В. М. Какой был визуальный ряд в «Борисе Годунове»? Ю.П. В «Борисе…» нижний ряд клейм был подвижный, а оставалась огромная Богоматерь внутри. Она была аппликациями сделана, Боровский оформлял. И она от света меняла выражение лица. И поэтому когда он пел «Скорбит душа…», Гяуров, мне запомнилось, что я неловко себя чувствовал: он великий певец; я говорю, вы же поете лет десять или пятнадцать эту партию, чем я могу вам помочь тут. И он говорит по‑русски, Николай: – Вы знаете, я вот сколько ни пою, всегда себя неловко чувствую: коронация идет, такая музыка эмоциональная и вдруг – раз! и сразу ария «Скорбит душа…» А по истории у Карамзина, он же неожиданно упал и разрыдался. И тогда Борис заказал ризу прекрасную серебряную иконе Владимирской Богоматери. И я говорю: – Хорошо, я постараюсь вам помочь.

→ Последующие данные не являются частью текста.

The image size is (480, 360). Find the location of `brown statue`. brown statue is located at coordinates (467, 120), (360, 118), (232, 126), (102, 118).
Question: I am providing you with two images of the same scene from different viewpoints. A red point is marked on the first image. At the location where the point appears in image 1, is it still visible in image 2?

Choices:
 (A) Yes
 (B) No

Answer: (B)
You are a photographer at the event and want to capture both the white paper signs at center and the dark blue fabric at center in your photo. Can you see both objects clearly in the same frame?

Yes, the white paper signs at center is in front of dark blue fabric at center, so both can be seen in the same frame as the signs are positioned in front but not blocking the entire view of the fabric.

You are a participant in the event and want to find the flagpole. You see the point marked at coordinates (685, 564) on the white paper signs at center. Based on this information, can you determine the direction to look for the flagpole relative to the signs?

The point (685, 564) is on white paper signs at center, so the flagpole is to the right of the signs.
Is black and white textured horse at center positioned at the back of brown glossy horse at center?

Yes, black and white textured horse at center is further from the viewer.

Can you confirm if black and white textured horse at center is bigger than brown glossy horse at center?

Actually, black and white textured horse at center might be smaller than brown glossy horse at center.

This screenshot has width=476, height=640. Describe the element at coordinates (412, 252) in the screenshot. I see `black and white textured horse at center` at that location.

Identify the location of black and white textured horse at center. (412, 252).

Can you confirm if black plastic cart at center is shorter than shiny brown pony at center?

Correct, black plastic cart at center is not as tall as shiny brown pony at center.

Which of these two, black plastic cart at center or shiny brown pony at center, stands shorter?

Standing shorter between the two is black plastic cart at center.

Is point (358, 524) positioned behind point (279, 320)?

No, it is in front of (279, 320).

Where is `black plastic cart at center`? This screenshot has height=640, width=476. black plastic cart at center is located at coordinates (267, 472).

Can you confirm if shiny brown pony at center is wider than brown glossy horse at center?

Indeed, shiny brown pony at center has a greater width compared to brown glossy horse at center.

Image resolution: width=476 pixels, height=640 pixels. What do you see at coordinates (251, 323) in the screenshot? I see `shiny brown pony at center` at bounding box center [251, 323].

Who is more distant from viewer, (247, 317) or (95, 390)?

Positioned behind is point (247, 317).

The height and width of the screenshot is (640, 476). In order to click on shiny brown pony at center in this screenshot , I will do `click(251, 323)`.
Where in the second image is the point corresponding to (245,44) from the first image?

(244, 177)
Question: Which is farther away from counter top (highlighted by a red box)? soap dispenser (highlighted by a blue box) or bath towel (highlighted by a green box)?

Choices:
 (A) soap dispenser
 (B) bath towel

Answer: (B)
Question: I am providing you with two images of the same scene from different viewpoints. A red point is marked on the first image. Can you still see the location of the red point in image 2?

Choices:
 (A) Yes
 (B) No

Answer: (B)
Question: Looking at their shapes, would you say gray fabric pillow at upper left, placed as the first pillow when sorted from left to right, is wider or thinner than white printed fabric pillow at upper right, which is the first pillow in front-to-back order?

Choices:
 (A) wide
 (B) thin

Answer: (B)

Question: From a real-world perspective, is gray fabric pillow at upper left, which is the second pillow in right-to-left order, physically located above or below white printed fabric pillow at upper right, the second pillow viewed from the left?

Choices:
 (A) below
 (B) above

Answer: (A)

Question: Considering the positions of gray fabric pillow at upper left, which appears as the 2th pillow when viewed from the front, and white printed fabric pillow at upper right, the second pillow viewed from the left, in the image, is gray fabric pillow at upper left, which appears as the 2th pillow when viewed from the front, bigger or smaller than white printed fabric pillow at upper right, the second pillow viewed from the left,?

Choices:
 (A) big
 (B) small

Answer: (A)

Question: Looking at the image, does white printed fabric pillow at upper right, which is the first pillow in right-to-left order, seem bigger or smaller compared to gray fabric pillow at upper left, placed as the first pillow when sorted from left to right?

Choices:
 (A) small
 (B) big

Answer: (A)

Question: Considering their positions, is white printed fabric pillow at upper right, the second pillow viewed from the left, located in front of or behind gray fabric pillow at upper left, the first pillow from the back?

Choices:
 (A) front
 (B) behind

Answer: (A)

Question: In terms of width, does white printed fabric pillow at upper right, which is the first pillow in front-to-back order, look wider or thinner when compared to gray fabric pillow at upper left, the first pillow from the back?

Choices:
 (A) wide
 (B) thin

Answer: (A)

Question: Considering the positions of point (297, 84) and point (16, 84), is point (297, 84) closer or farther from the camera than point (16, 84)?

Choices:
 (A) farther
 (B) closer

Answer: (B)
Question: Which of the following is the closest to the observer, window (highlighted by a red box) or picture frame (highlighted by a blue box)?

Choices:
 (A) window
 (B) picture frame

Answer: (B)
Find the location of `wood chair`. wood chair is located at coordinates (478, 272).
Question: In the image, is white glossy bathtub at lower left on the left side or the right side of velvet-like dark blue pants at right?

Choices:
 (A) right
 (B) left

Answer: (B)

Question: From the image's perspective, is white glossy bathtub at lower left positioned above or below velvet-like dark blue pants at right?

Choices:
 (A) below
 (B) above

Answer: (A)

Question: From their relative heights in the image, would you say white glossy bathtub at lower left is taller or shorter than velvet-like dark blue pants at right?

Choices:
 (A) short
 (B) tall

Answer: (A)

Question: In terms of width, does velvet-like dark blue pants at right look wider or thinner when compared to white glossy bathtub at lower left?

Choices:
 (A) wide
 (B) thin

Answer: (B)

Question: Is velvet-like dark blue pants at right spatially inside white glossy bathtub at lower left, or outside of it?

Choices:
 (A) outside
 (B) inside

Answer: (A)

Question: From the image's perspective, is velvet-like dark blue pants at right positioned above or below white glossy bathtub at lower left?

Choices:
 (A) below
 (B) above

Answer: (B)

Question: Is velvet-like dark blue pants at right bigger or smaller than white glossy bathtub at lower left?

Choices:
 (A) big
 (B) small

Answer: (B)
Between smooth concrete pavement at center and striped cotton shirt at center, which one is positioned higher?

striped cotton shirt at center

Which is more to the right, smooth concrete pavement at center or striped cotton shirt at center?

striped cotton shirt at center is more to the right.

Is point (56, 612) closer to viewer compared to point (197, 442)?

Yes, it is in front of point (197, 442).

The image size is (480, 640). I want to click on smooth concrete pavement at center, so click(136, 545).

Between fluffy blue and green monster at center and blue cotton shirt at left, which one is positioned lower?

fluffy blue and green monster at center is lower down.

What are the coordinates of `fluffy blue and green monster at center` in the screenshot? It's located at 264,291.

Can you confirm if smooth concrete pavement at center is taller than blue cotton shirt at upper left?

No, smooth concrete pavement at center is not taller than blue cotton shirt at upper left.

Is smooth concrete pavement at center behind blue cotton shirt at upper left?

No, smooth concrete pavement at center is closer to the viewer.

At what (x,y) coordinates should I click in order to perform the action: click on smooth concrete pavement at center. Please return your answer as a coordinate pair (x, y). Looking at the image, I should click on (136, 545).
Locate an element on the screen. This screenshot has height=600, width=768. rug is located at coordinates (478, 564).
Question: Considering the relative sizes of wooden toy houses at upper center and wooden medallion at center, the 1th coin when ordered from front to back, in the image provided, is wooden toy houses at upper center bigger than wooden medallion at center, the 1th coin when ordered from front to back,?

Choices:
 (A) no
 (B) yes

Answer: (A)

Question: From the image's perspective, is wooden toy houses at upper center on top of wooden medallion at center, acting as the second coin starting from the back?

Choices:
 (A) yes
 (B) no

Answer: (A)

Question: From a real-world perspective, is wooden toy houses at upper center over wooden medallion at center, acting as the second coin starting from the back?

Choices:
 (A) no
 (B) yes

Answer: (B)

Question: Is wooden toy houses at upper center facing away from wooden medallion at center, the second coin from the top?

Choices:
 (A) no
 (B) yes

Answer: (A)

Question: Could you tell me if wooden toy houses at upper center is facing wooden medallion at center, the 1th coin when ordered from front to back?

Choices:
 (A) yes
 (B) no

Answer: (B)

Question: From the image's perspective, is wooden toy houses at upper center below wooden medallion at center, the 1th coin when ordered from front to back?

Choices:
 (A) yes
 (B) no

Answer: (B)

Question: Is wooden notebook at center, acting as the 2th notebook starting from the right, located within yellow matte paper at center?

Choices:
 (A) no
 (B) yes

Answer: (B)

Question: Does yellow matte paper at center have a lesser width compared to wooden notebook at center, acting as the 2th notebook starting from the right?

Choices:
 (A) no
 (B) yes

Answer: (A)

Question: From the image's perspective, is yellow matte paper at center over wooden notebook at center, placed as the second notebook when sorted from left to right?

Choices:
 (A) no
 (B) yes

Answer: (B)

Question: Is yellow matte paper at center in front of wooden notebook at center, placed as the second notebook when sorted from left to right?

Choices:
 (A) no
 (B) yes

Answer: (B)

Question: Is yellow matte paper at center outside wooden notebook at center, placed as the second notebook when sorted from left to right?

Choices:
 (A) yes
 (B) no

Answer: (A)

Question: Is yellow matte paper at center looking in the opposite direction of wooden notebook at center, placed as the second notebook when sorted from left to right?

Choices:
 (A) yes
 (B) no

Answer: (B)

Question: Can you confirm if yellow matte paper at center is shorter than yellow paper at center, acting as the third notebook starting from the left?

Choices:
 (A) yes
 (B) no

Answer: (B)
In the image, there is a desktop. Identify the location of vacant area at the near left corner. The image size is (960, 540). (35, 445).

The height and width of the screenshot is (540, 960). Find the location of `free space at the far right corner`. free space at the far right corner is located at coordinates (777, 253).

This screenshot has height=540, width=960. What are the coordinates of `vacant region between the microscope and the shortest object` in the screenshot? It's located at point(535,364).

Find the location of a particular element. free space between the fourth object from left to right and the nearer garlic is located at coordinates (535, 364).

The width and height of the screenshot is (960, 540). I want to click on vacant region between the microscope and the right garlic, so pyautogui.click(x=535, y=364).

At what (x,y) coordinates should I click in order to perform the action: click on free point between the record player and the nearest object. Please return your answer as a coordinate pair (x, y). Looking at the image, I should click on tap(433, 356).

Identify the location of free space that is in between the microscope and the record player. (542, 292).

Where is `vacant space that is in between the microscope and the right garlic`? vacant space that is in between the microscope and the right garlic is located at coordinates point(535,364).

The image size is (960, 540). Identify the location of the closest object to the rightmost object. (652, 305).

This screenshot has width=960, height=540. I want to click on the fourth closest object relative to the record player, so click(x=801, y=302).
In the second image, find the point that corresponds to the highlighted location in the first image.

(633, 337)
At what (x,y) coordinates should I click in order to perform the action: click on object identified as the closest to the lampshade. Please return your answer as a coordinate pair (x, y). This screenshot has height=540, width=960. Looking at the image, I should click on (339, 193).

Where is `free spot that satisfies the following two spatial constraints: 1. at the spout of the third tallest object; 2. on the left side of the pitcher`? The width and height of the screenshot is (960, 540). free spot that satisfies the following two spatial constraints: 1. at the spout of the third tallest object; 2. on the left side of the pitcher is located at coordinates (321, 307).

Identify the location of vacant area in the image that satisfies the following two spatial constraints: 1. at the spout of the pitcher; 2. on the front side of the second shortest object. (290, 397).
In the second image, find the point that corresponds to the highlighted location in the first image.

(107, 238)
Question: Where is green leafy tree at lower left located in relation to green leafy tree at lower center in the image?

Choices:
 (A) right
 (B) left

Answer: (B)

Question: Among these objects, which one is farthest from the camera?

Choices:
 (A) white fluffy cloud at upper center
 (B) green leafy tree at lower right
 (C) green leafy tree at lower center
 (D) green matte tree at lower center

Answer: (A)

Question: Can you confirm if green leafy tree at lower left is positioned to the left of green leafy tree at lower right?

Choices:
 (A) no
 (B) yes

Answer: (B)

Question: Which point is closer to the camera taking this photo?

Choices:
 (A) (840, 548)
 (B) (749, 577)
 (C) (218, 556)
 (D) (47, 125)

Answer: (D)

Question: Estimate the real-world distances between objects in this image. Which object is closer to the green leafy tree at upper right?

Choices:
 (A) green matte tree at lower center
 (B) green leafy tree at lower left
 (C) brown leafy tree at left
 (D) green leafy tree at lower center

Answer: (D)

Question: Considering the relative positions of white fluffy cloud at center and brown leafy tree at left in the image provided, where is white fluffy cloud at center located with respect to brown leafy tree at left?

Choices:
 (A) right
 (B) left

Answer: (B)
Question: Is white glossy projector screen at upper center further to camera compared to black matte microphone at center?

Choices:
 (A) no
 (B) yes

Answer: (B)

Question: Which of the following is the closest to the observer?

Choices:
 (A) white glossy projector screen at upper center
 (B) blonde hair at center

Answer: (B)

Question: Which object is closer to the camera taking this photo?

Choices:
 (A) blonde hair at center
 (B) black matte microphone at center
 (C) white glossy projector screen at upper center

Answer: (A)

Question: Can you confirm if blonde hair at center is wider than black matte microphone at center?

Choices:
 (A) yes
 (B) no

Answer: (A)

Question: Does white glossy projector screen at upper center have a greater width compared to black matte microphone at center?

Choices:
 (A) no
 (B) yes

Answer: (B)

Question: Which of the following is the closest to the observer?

«Борис Годунов», возобновление Ла Скала, 1979
И я действительно сделал. Все растворялось и оставался только гневный взгляд Богоматери, и он один в клейме. И тогда он падал на колени и пел «Скорбит душа…», вдруг во мрак все уходило. И ему это было очень выгодно, и он большой очень успех имел. Но он и пел прекрасно. И спектакль был довольно сильный. И он повторялся, по‑моему, два раза его восстанавливали. Но бывало и больше. В Ковент‑Гардене «Енуфа» – вот я сейчас уже восстанавливаю ее в третий раз. Еще не считая даже швейцарской постановки. Но это у нас считается «подумаешь, повторяет», а там, наоборот, на Западе: «Спрос! Прекрасно! Можно жить!»
«Риголетто»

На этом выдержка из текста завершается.